Emerging from the Cave

Humans, history says, emerged from a cave. We drew pictures of animals on the walls around us.

A great thinker, Plato, told a story about a man in a cave. This man is bound. Unable to see anything except the shadows cast upon the wall in front of him. He perceives these shadows to be the sum total of reality.

As Plato’s story goes, the man one day escapes his bonds, leaves his cave, and goes out in broad daylight for the first time in his memory. The bright sunlight blinds him. He needs a guide to discern this place, this reality.The man’s eyes adjust to the sunlight. He finds his way. 

Ultimately, he decides to reenter the cave and tell the others still in bondage there what he has discovered. They are only looking at shadows.They are missing all that is real.But they are content. They call him a lunatic. They know what is real. It is right in front of them. Plain as day. They stew in the darkness of the cave.

Emerging from the cave makes a difference. We move from darkness into light. Into a blinding light to which the eyes of our souls must adjust.

British writer G.K. Chesterton pointed out that one man who was born in a cave grew up to an unjust death. Then He emerged from his cave tomb. At no point did his eyes need to acclimate to the light. He had created it. He spoke it real and it became reality. 

The man’s birth in a cave, and His emergence from another, marks a division in the history of humanity. 

In this “second half of history”:“There is even a shadow of such a fancy in the fact that animals were again present; for it was a cave used as a stable. . . . It was here that a homeless couple had crept underground with the cattle when the doors . . . had been shut in their faces; and it was here beneath the very feet of the passers-by, in a cellar under the very floor of the world, that Jesus Christ was born. . . . God also was a Cave-Man, and had also traced strange shapes of creatures, curiously coloured, upon the wall of the world; but the pictures that he made had come to life.”
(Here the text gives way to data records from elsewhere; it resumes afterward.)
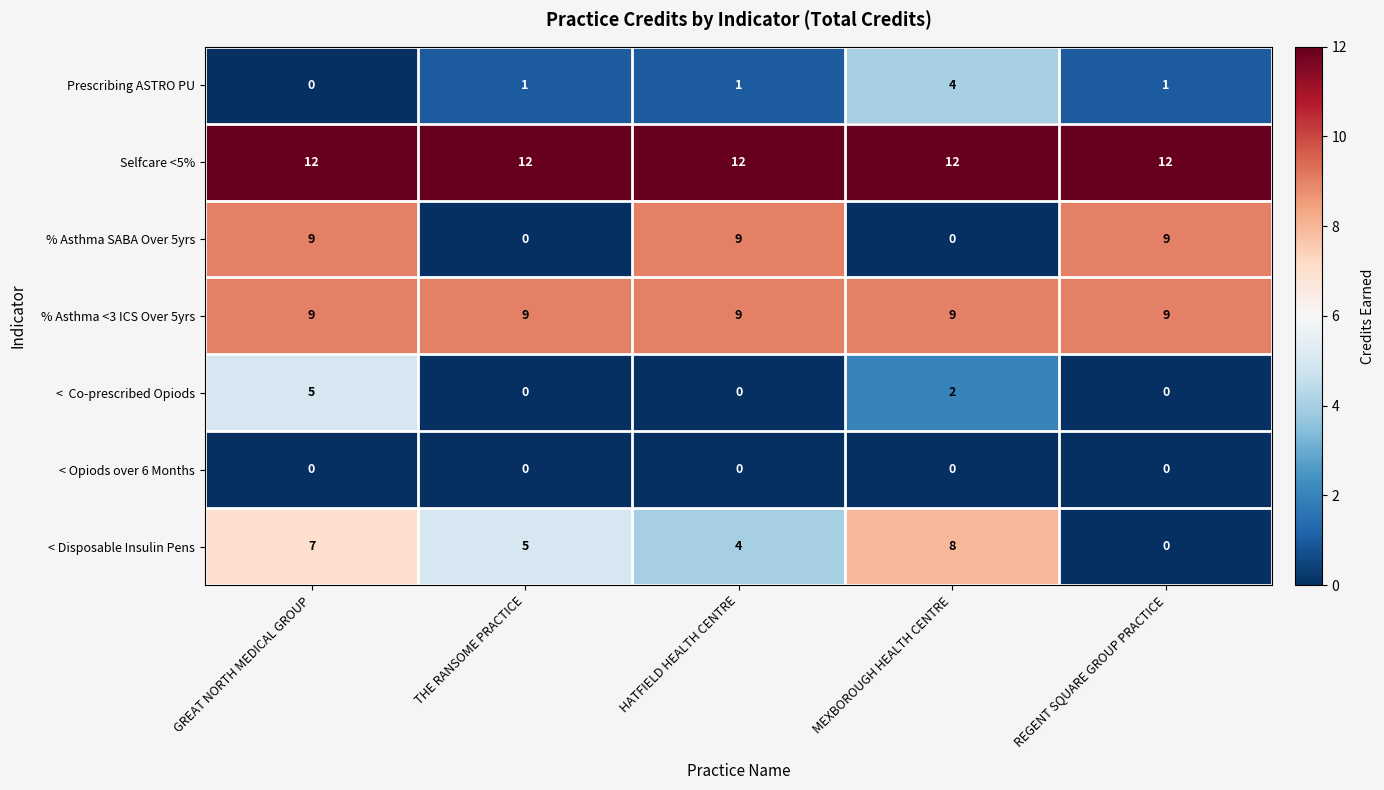

True or false: % Asthma SABA Over 5yrs has a value of 0 at THE RANSOME PRACTICE.

True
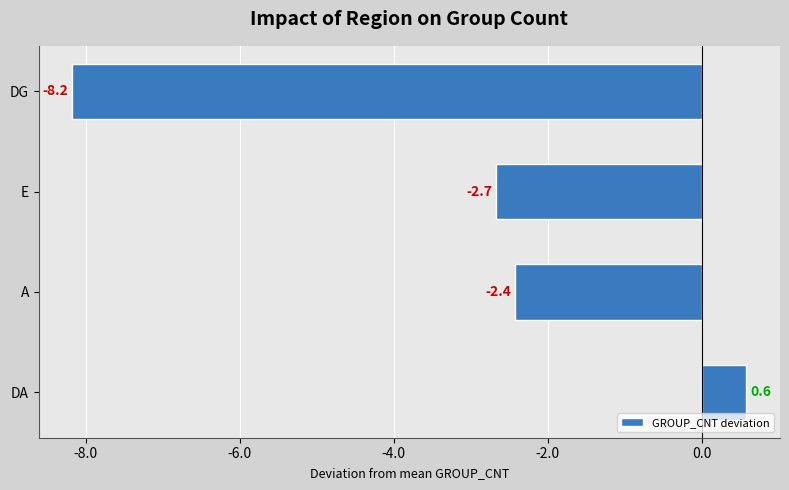

At which label is the value closest to -3?

E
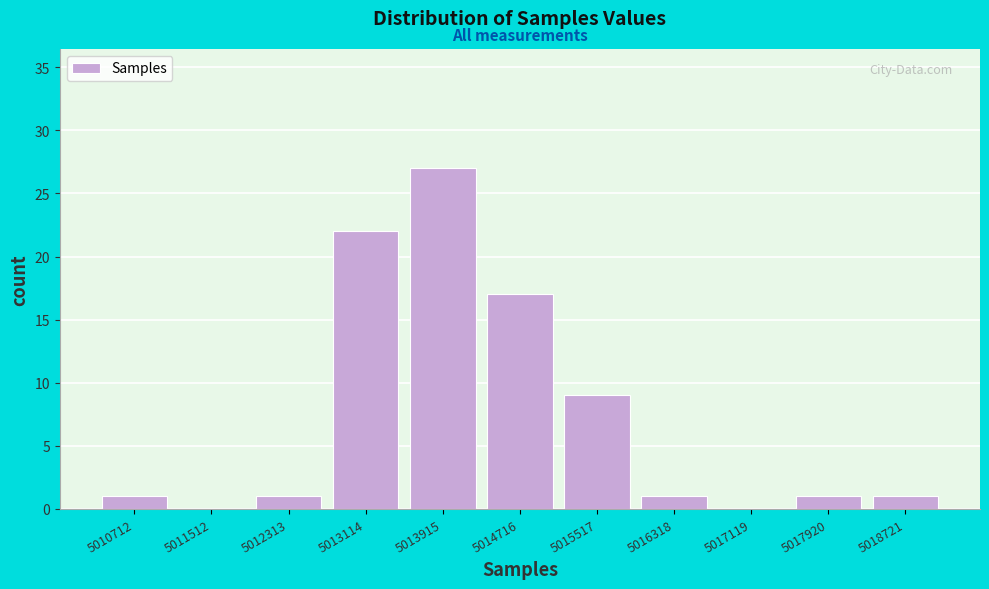

Reading left to right, what are all the values shown in this chart?

5010712=1	5011512=0	5012313=1	5013114=22	5013915=27	5014716=17	5015517=9	5016318=1	5017119=0	5017920=1	5018721=1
We are all creatures of a cave–a cave in which we hide from truth or an empty cave from which we have emerged. Every person we encounter is someone who has discovered reality, or is still in a cave, or has come out but cannot yet fully discern through blinding light.

Chesterton again: 

“Man is the microcosm; man is the measure of all things; man is the image of God. These are the only real lessons to be learnt in the cave, and it is time to leave it for the open road.”